Produce a verbatim transcript of the entries below, excluding pictures.
------ DATA ------
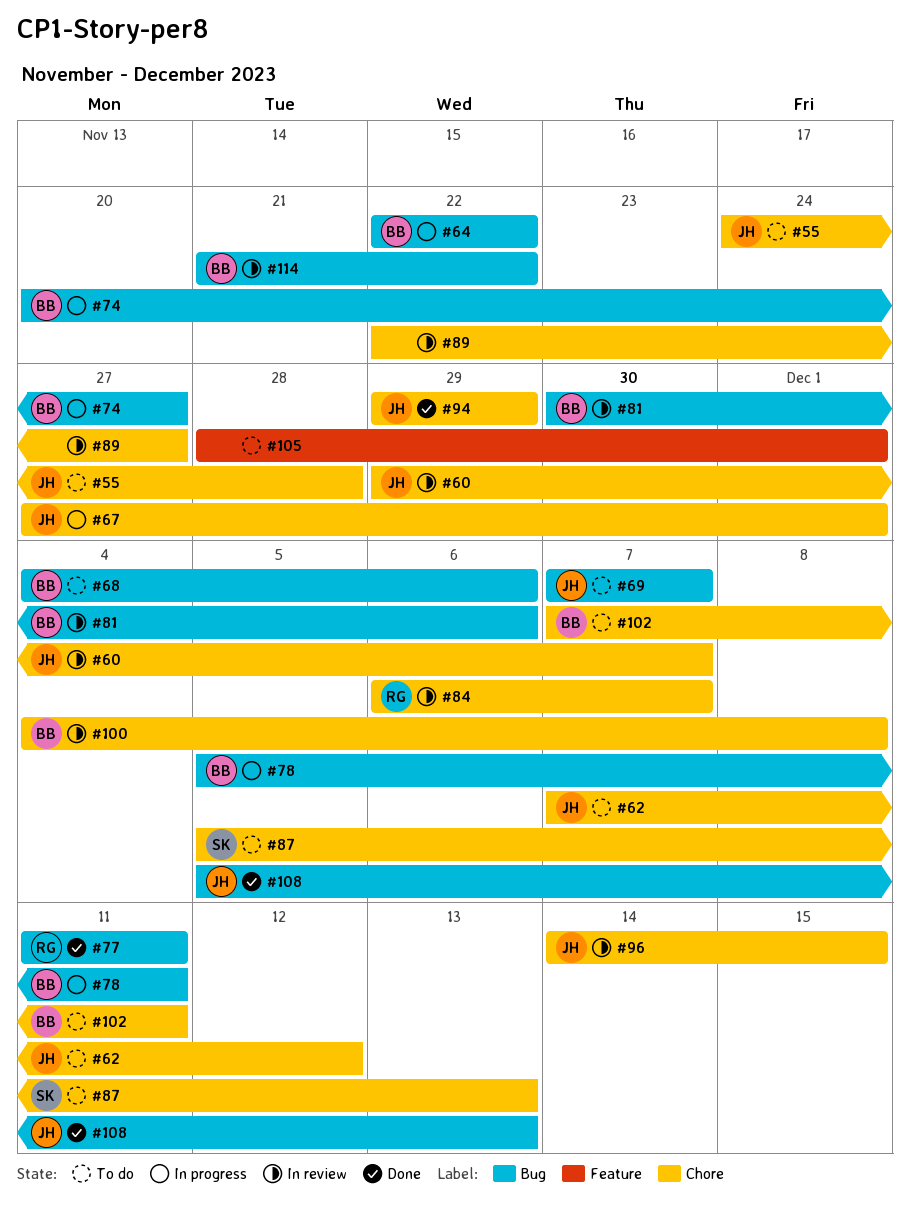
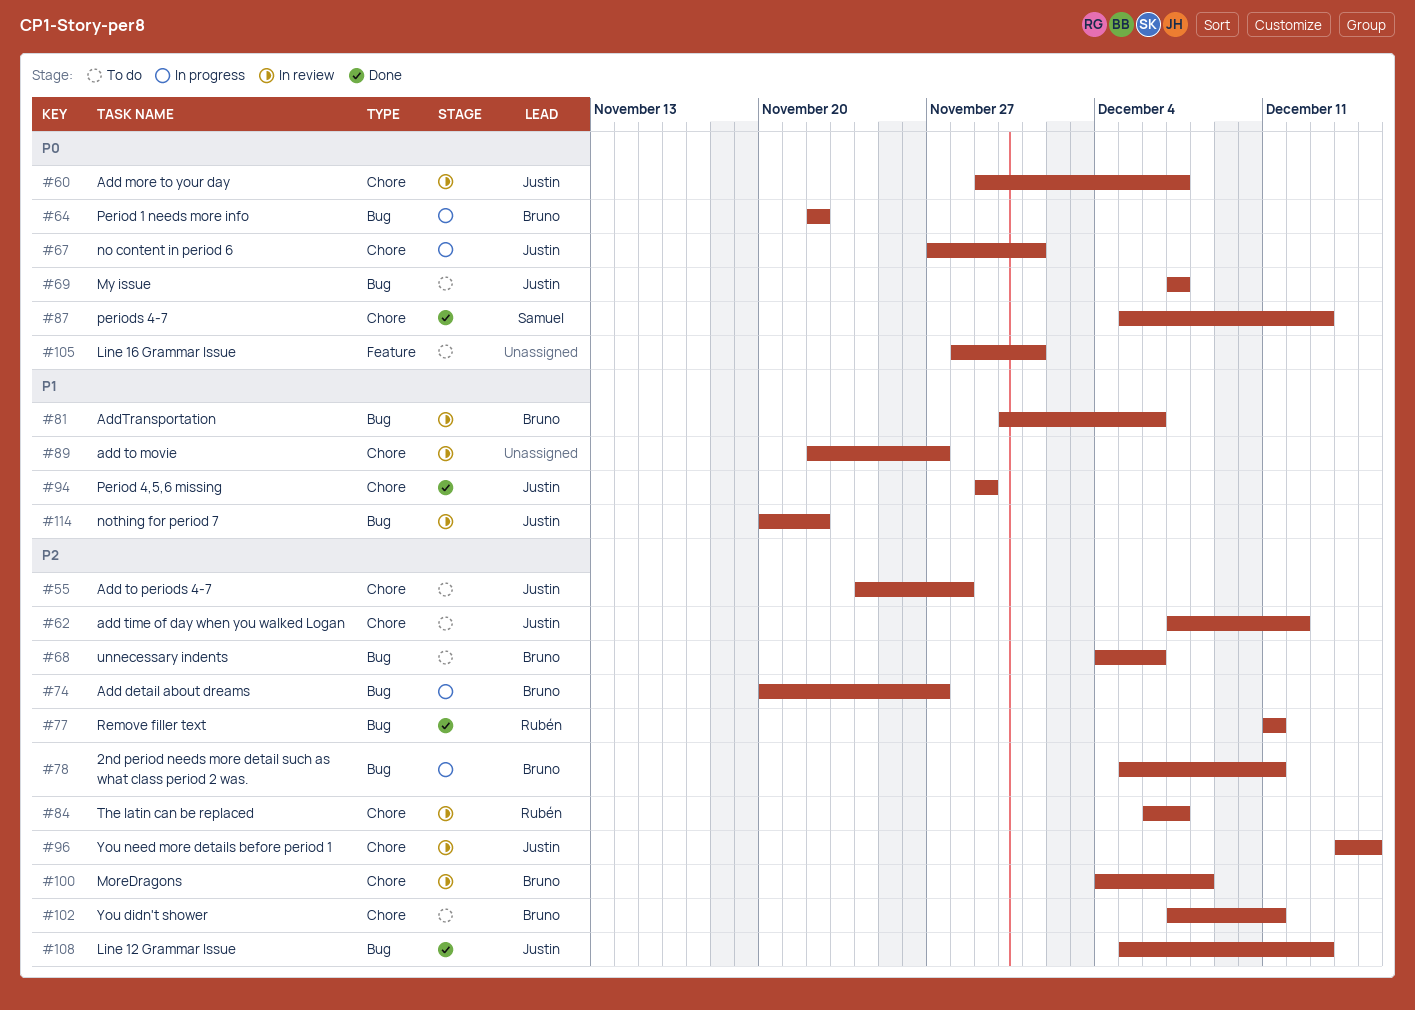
#87, status: To do -> Done
#114, owner: Bruno -> Justin
#114, start: Nov 21 -> Nov 20

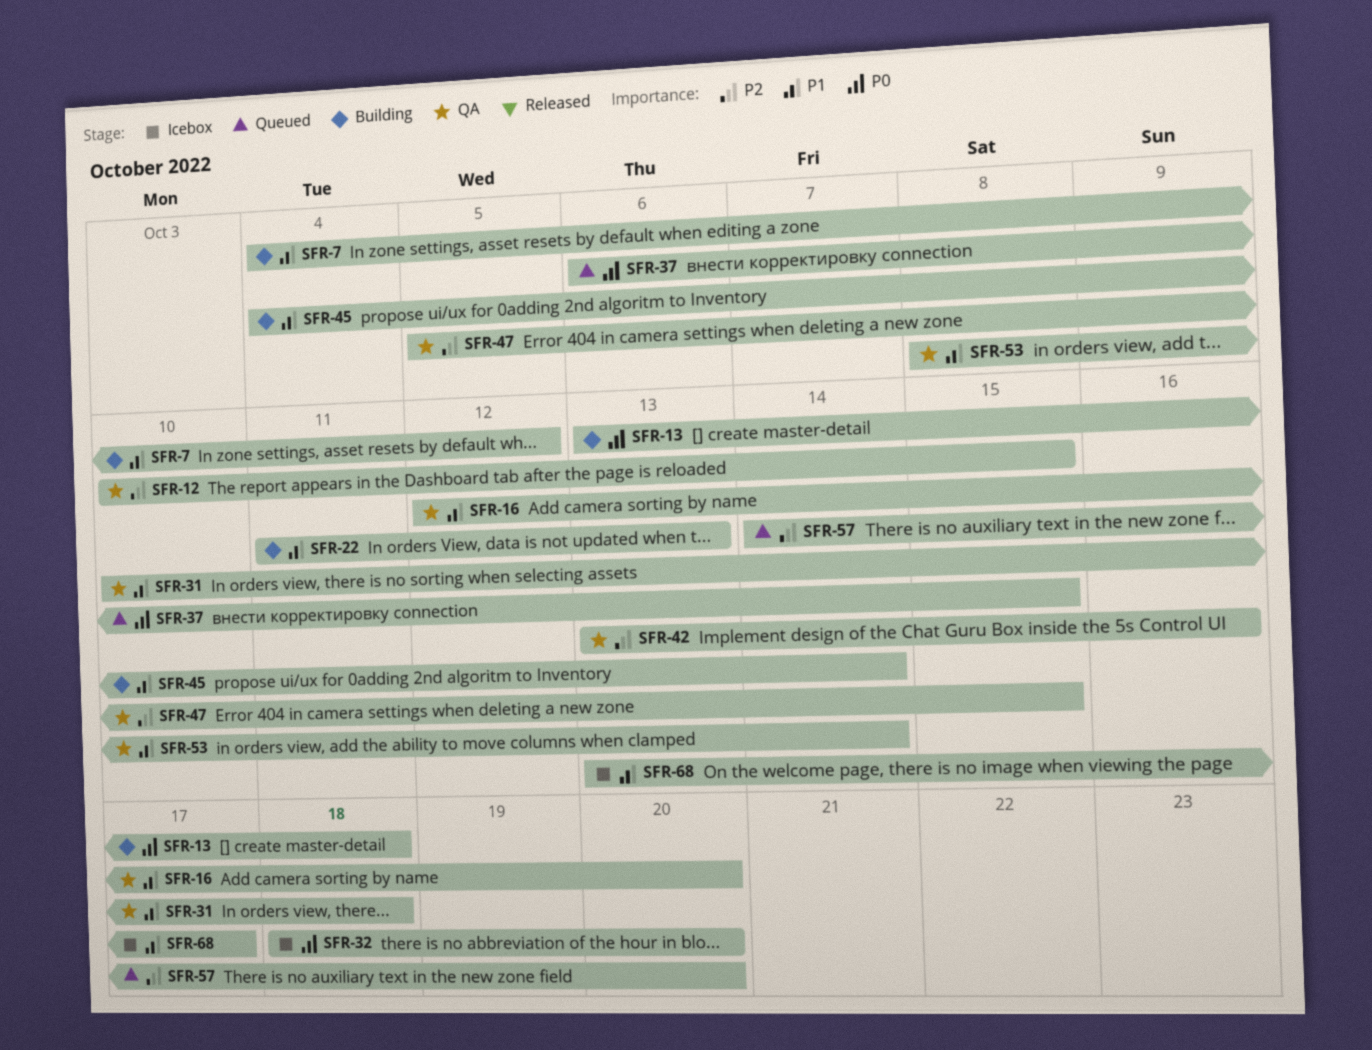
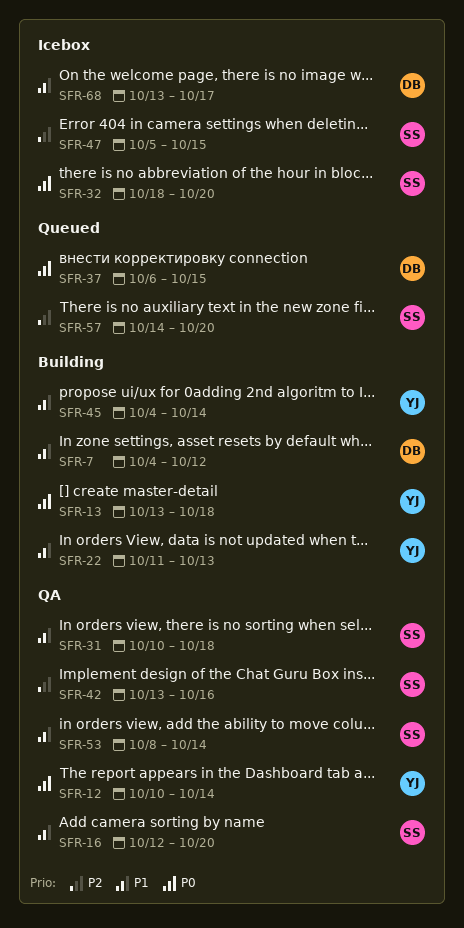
SFR-12, priority: P2 -> P0
SFR-12, due: Oct 15 -> Oct 14
SFR-47, status: QA -> Icebox

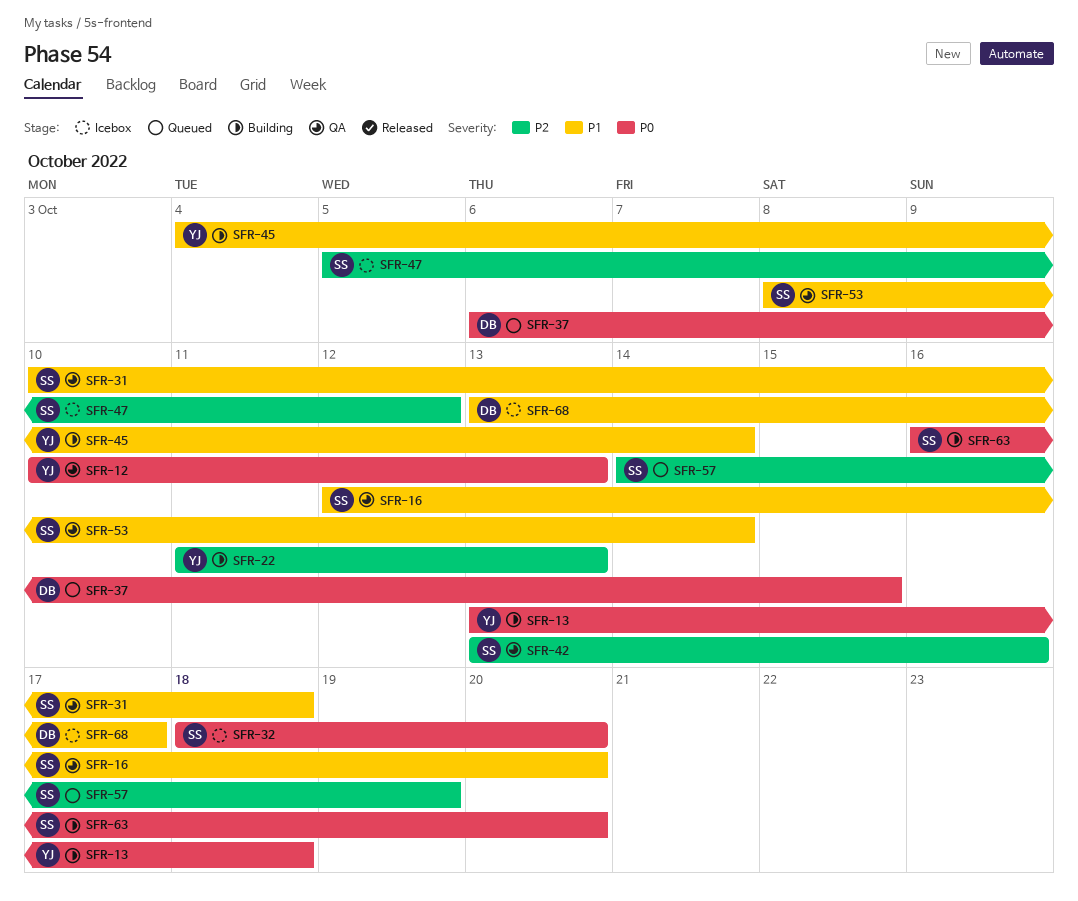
SFR-7: present -> none
SFR-12, due: Oct 14 -> Oct 13
SFR-22, priority: P1 -> P2
SFR-47, due: Oct 15 -> Oct 12
SFR-57, due: Oct 20 -> Oct 19
SFR-63: none -> present

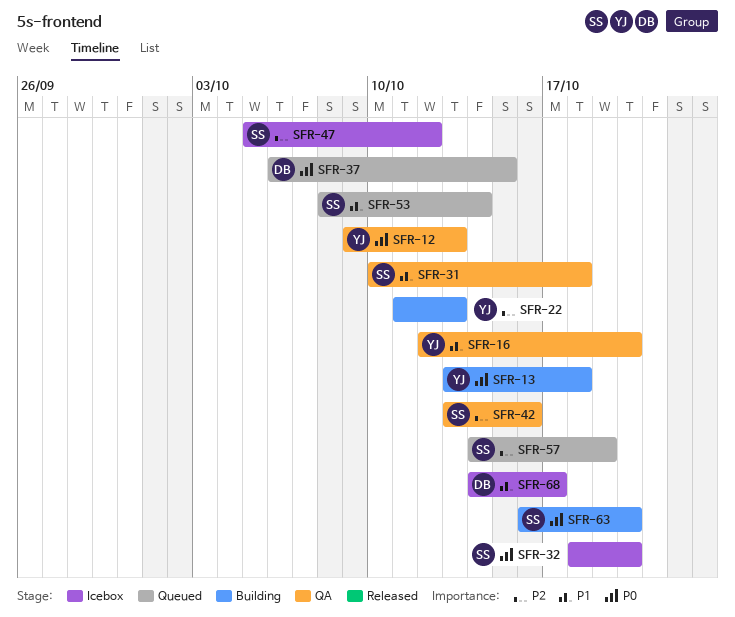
SFR-12, start: Oct 10 -> Oct 9
SFR-16, owner: SS -> YJ
SFR-45: present -> none
SFR-53, status: QA -> Queued
SFR-68, start: Oct 13 -> Oct 14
------
**SOLUTION TO THIS EXERCISE:**
#87, status: To do -> Done
#114, owner: Bruno -> Justin
#114, start: Nov 21 -> Nov 20

SFR-12, priority: P2 -> P0
SFR-12, due: Oct 15 -> Oct 14
SFR-47, status: QA -> Icebox

SFR-7: present -> none
SFR-12, due: Oct 14 -> Oct 13
SFR-22, priority: P1 -> P2
SFR-47, due: Oct 15 -> Oct 12
SFR-57, due: Oct 20 -> Oct 19
SFR-63: none -> present

SFR-12, start: Oct 10 -> Oct 9
SFR-16, owner: SS -> YJ
SFR-45: present -> none
SFR-53, status: QA -> Queued
SFR-68, start: Oct 13 -> Oct 14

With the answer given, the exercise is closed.